Records shown Block Start

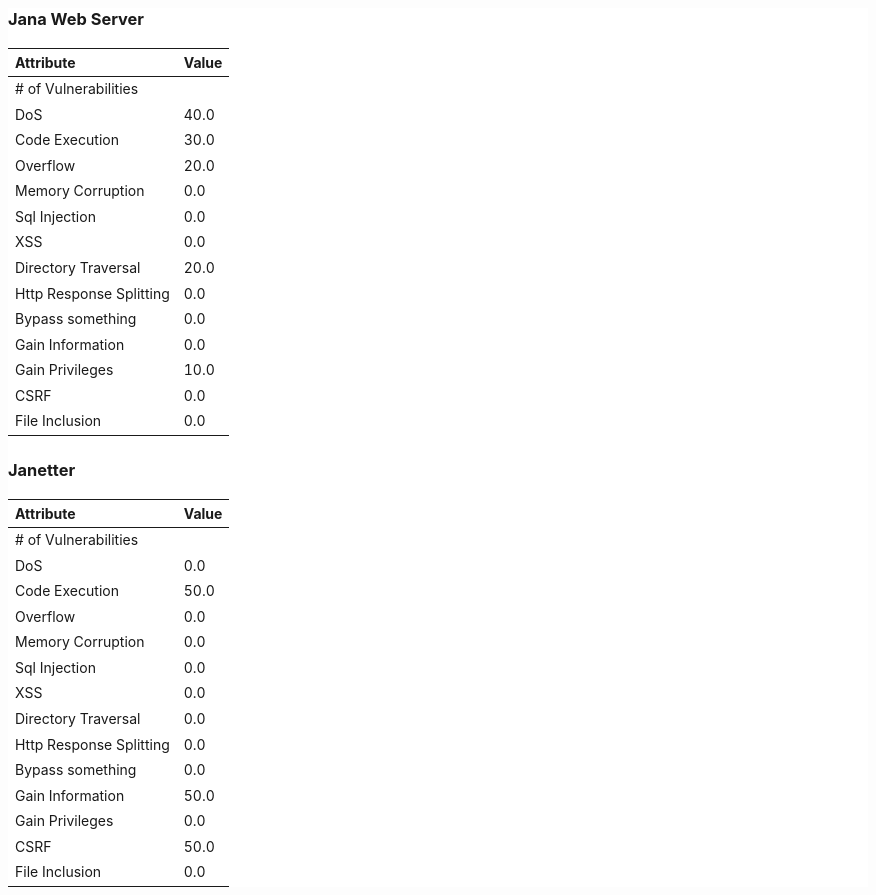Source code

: 
### Jana Web Server
| Attribute | Value |
| :------- | :------- |
| # of Vulnerabilities |  | 
| DoS | 40.0 | 
| Code Execution | 30.0 | 
| Overflow | 20.0 | 
| Memory Corruption | 0.0 | 
| Sql Injection | 0.0 | 
| XSS | 0.0 | 
| Directory Traversal | 20.0 | 
| Http Response Splitting | 0.0 | 
| Bypass something | 0.0 | 
| Gain Information | 0.0 | 
| Gain Privileges | 10.0 | 
| CSRF | 0.0 | 
| File Inclusion | 0.0 | 


### Janetter
| Attribute | Value |
| :------- | :------- |
| # of Vulnerabilities |  | 
| DoS | 0.0 | 
| Code Execution | 50.0 | 
| Overflow | 0.0 | 
| Memory Corruption | 0.0 | 
| Sql Injection | 0.0 | 
| XSS | 0.0 | 
| Directory Traversal | 0.0 | 
| Http Response Splitting | 0.0 | 
| Bypass something | 0.0 | 
| Gain Information | 50.0 | 
| Gain Privileges | 0.0 | 
| CSRF | 50.0 | 
| File Inclusion | 0.0 |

Records shown Block End

_Exercise_
Whenever the word "Traversal" turns up in a line of the listing above, copy the line.

_Expected answer_
| Directory Traversal | 20.0 | 
| Directory Traversal | 0.0 | 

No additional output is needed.